Overweight in the West: the key is food
Modern life often makes us think that we dedicate little time to exercise, that we eat a lot and move little, and that is why Western society is increasingly tending to obesity. However, I read a very interesting entry that proposes studies that state that The key to overweight in the West is not sedentary, but poor diet.
Aitor, from Direct to the Palate, has commented on the subject in a very interesting post that you should not miss. There he explains, citing sources, that the problem is not the lack of physical activity, since the energy expenditure of people in developed countries is similar to that of the less developed. It is food and lifestyle that most influences overweight.
It is true that there is a sedentary lifestyle problem, which we have already commented many times on Vitonica. Children who spend a lot of time in front of television or video games, adults who work sitting and go home to rest also sitting ... However, there is also an important sector of the population that has more active and healthier lifestyles.
What I found interesting about the post I comment is that we have to remember that at the time of exercising not everything goes, and that it makes no sense to crush you in the gym, with the bike or running, then get home and eat anything, or eat fast food out of the house, drinks with excess sugar and extra-sweet snacks.
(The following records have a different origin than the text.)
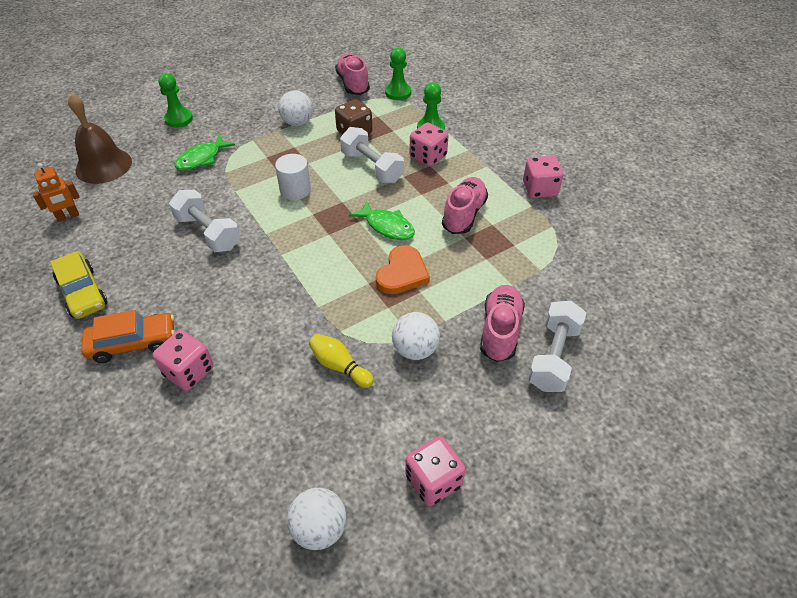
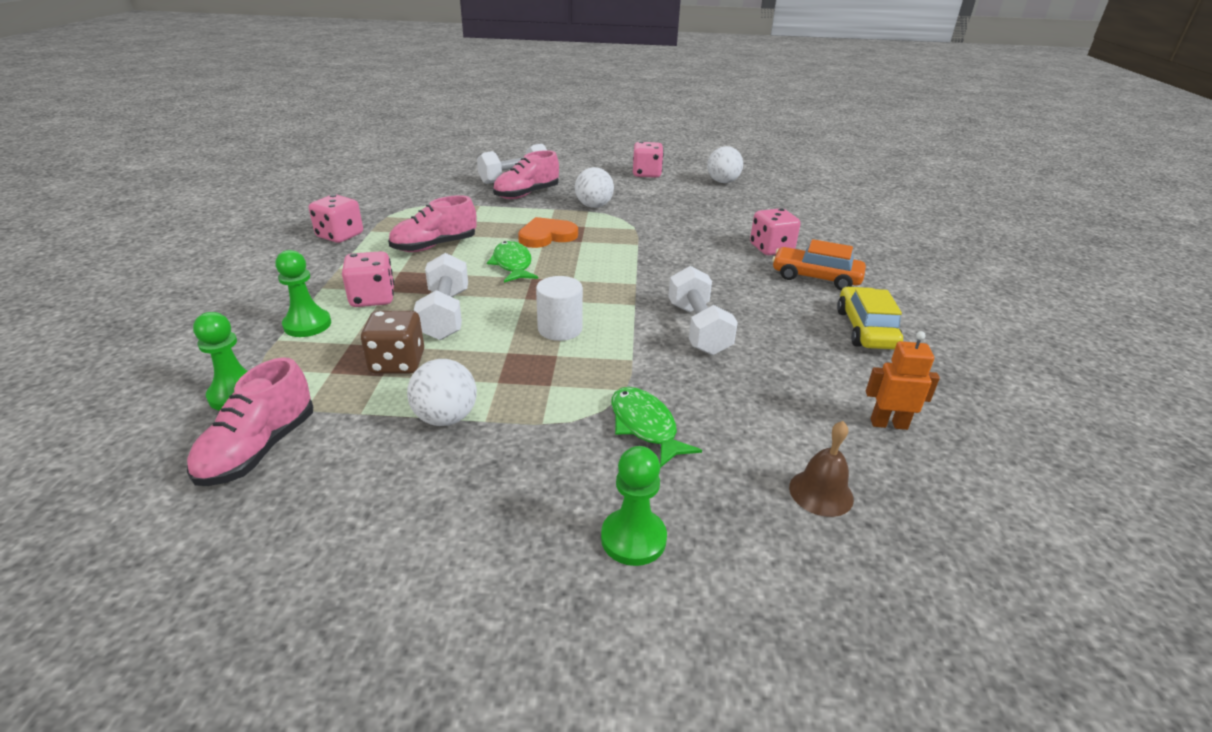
camera: 145 degrees left, 15 degrees down
brown bell [68,94,132,184] -> brown bell [789,421,854,517], size x0.57
green fish [174,135,235,170] -> green fish turned 105 degrees counterclockwise [611,387,702,468]
yellow bowling pin [309,334,374,388] -> none

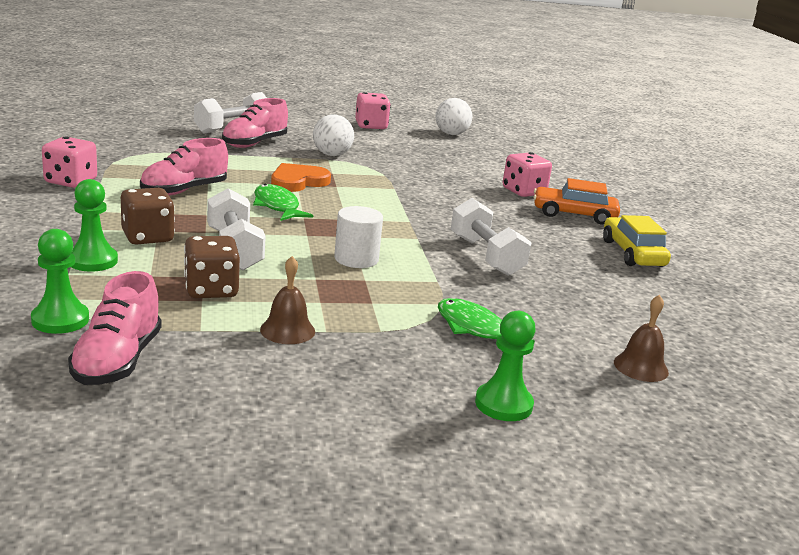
camera: 15 degrees left, 10 degrees down
pink dice [342,251,394,307] -> brown dice [121,188,175,245]
white ball [407,359,477,426] -> brown bell [260,256,315,344]
orange robot [866,331,940,430] -> none

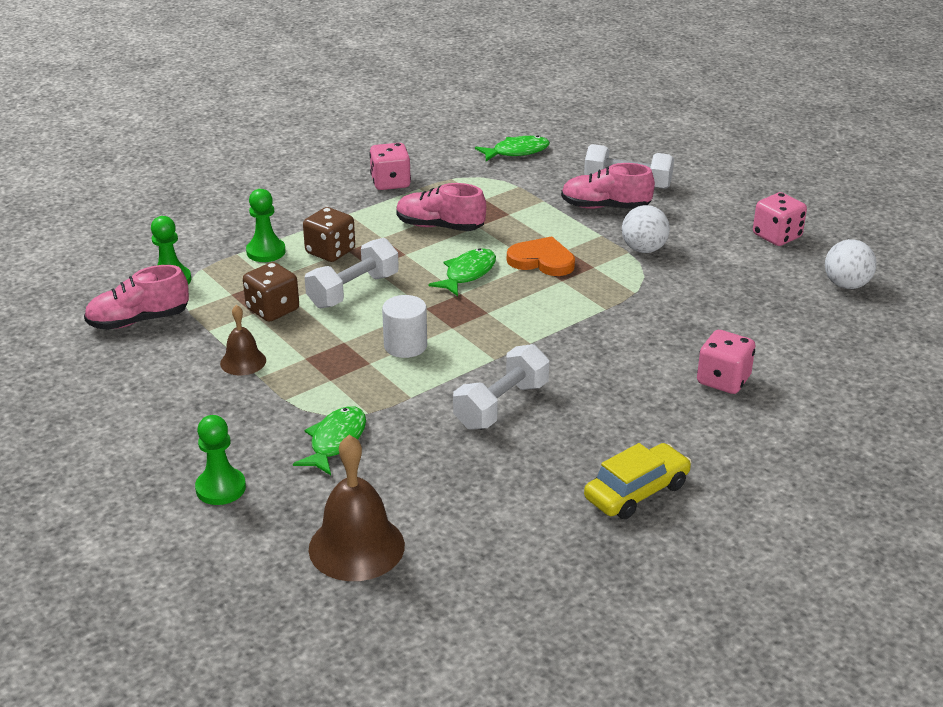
camera: 65 degrees right, 10 degrees up
orange car [534,178,620,224] -> none
brown bell [614,295,669,382] -> brown bell [309,435,405,581], size x1.76
none -> green fish [475,135,550,161]

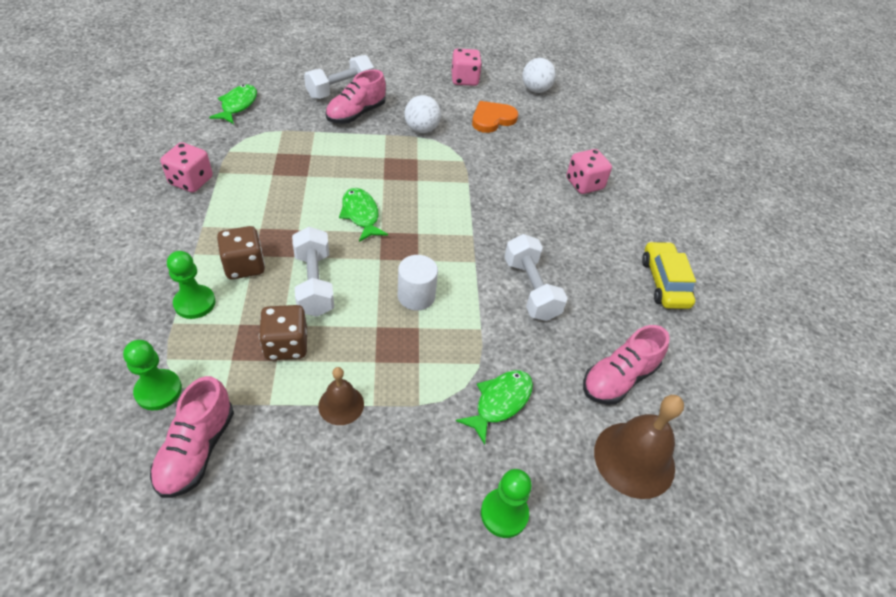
camera: 60 degrees left, 15 degrees up
green fish [293,406,366,475] -> green fish turned 75 degrees clockwise [456,370,533,445]
pink shoe [396,183,486,231] -> pink shoe moved to [583,325,670,405]
orange heart [507,236,575,276] -> orange heart moved to [472,101,518,133]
And Aitor also says in his entry that we should not fool ourselves with the machines that "count" the estimated calories we have burned, since that depends on both the person and the basal metabolic rate. That is, if the exercise bike measures for the time that I have been working that I have burned 500 calories, it should be borne in mind that, for example, if I at rest (without doing anything) had consumed 200 calories, then I really have not burned 500, but only 300. It makes no sense that I get off the bike and eat a couple of sweets with 200 calories each ...
In short, a call to common sense, to make healthy exercise always within a healthy lifestyleWell, the key is food, and exercise has to be supported by an adequate intake.